On Thursday we began talking about time series smoothing. Smoothing can be helpful when you have data points with lots of variability and you want to see a trend more clearly. In general, when we smooth a time series, we are calculating the weighted average of each data point. We learned about four main types of smoothers: weighted average, normal kernel smoother, lowess smoother, and splines.

Our Example

We will use the global temperatures dataset as our example. First, we create a line graph to look at our data:

library(astsa)
## Warning: package 'astsa' was built under R version 3.4.3
plot(globtemp, type="l", ylab="Global Temperature Deviations")

From this plot, we can see that the data varies a lot and is very choppy.

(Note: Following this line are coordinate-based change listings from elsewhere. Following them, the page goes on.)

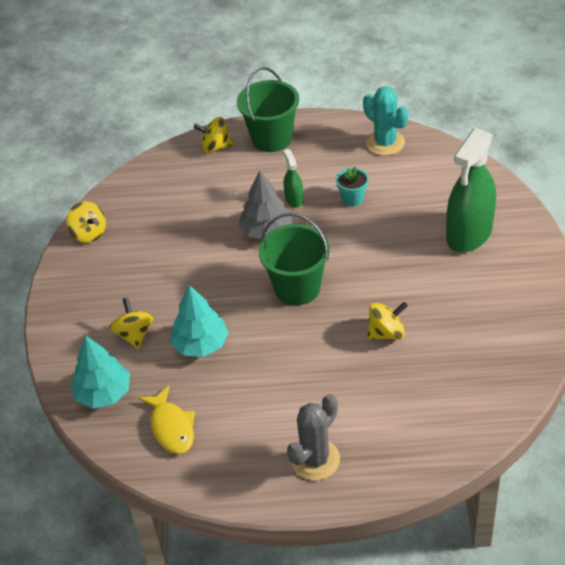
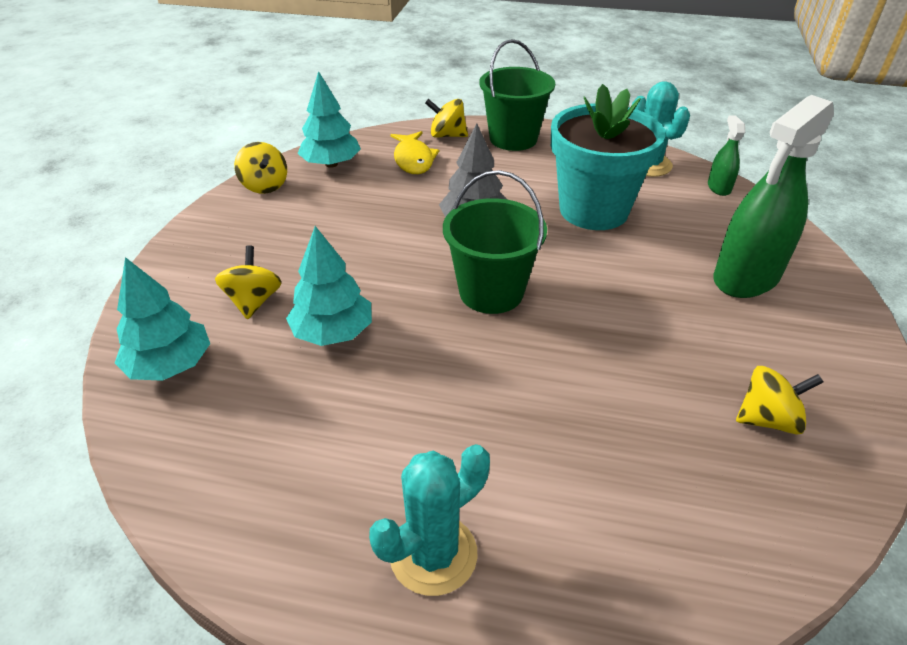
camera: 10 degrees right, 5 degrees down
(132, 199) = (331, 164): none -> turquoise tree
(171, 427) = (234, 437): yellow fish -> yellow fish (413, 159)
(294, 199) = (520, 197): green spray bottle -> green spray bottle (719, 187)
(315, 460) = (433, 554): grey cactus -> turquoise cactus
(352, 199) = (593, 210): turquoise flower pot -> turquoise flower pot, size x2.50
(386, 333) = (603, 378): yellow spinning top -> yellow spinning top (768, 419)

Although we can see an outline of our overall trend, we will use smoothing to make our data points a bit more consistent.

Weighted Average

We will begin smoothing our data by using the weighted average method. We do this by using the filter command, which will take a weighted average of each data point. We then create a plot of this averaged data vs. the unsmoothed data.

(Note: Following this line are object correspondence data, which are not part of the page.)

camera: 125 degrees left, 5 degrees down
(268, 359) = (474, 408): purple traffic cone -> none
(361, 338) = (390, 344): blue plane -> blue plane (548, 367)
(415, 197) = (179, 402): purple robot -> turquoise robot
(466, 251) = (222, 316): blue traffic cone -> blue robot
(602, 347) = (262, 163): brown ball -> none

out <- filter(globtemp, sides=2, filter=rep(1/3,3)) 
par(mfrow=c(2,1))
plot.ts(globtemp, main="Unsmoothed Temp")
plot.ts(out, , main="Smoothed Temp")

As we can see, our plotted data became a lot smoother after filtering our data and using weighted averages, but this method only creates a weighted average of each point and the points immediately to the left and right of it. To create a weighted average with points further in either direction, we will use the normal kernel smoother method.

Normal Kernel Smoother

plot(globtemp)
lines(ksmooth(time(globtemp), globtemp, "normal", bandwidth=2), lwd=2, col=4)

If we look at the blue line, we can see that it is more smoothed than our original plotted data, which is the black line. When we use the ksmooth function, we can specify how many surrounding points we want in our weighted average using the bandwidth argument. If we want to include more, we increase the bandwidth, as seen below:

plot(globtemp)
lines(ksmooth(time(globtemp), globtemp, "normal", bandwidth=3), lwd=2, col=4)

Now the line is even smoother because we took into account datapoints 3 away from each data point versus 2 like we did before.

Lowess Smoother

Lastly, we will use the lowess smoothing method, which uses nearest neighbors to smooth the trend line.

plot(globtemp)
lines(lowess(globtemp), lty=2, lwd=2, col=2) 

In this case, we oversmoothed a bit. This is because we used the default span. We can change this by adding a span specifier:

plot(globtemp)
lines(lowess(globtemp, f=.05), lwd=2, col=4) 

Now that we changed our span, this looks better; we are not oversmoothing anymore.

We did not yet see an in-class example of the splines smoother.

Summary

To summarize, we use smoothing to see overall trends in our datasets. It helps with visualizing our data and is useful for time series analysis.